I made this queen size quilt a few years ago from stash fabric. The technique I used was quilting them into strips and then binding them together. It was easier then trying to quilt a queen size quilt on my domestic machine. I don’t have the money to pay someone to quilt my quilts on a long arm. Besides the lovely ladies that taught me to quilt as a kid would be rolling over in their graves if I didn’t finish quilts myself.
This type of quilting technique has been around for ever. Even in the early days of hand quilting not everyone had room to stretch a bed size quilt out when quilting it. Machine quilting was started as soon as there were machines to quilt with. Singer included in the attachments to treadle machines a quilting foot. Many quilted utility quilts on the machine and did them in sections binding them together using their machines. Not many survived because they were used up. Women had large families then and needed to be able to make quilts quickly for everyday use and saving their time to show off their hand work on good quilts. Those quilts were only used for company or for show. A sewing machine was a major purchase for a family and the machine was always fully utilized.

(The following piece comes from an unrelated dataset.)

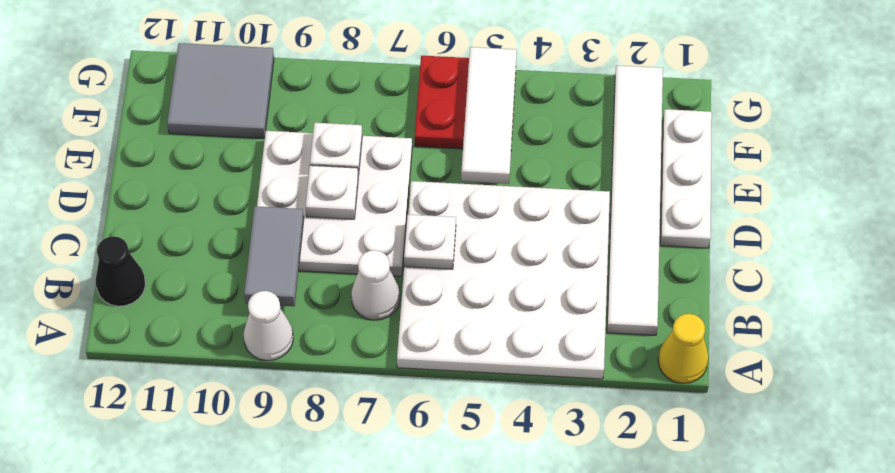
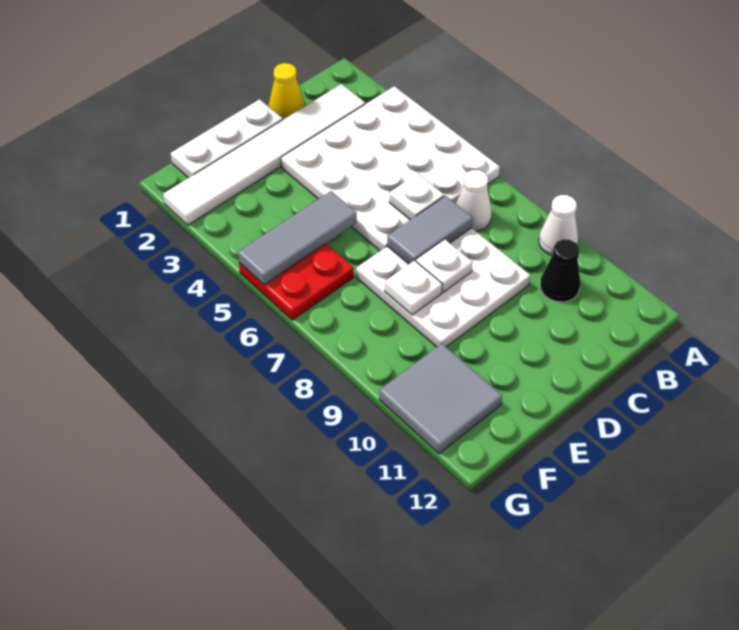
yellow cone A1 level 1 -> yellow cone C1 level 1
grey tile B9:C9 level 2 -> grey tile C7:D7 level 2
black cone B12 level 1 -> black cone B10 level 1
white tile E5:G5 level 2 -> grey tile E5:G5 level 2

In the first quarter of the 19th century stripes were in fashion. The well to do decorated their homes with stripes. They would paint walls with strips and cover their furniture with striped fabric. So to be fashionable women of lesser means would piece together bed quilts in stripes. Today collectors and quilters call them strippy quilts.
Front and back of a quilted strip of blocks on point. The triple strait line quilting was popular on strip quilts. The contrasting strip was a striped print of angels that was quilted on the straight instead at a diagonal. That way I did not have to line up the quilting.
This is the back of the finished quilt. The binding was done on the front and became part of the design. The middle strip is the angel strip. The backing fabric was chosen because of the print was large flowers and vines. It was also on sale with a deep discount.
Here you can see the dark binding that was used on the seams. The batting was carefully pulled out of the seams so that the seams laid flat and made no ridge in the quilt. The quilt has lots of charm and I have never used it only to display it for special occasions. It took me about 2 weeks to make it from start to finish. I learned this machine binding technique watching a neighbor make utility quilts. I remember her utility quilts were always colorful and followed no rules. She just would lay out her scraps and fabric and just pick what ever she was in the mood for. I am glad to see random color come back into quilting fashion. For the last few decades we had too many rules.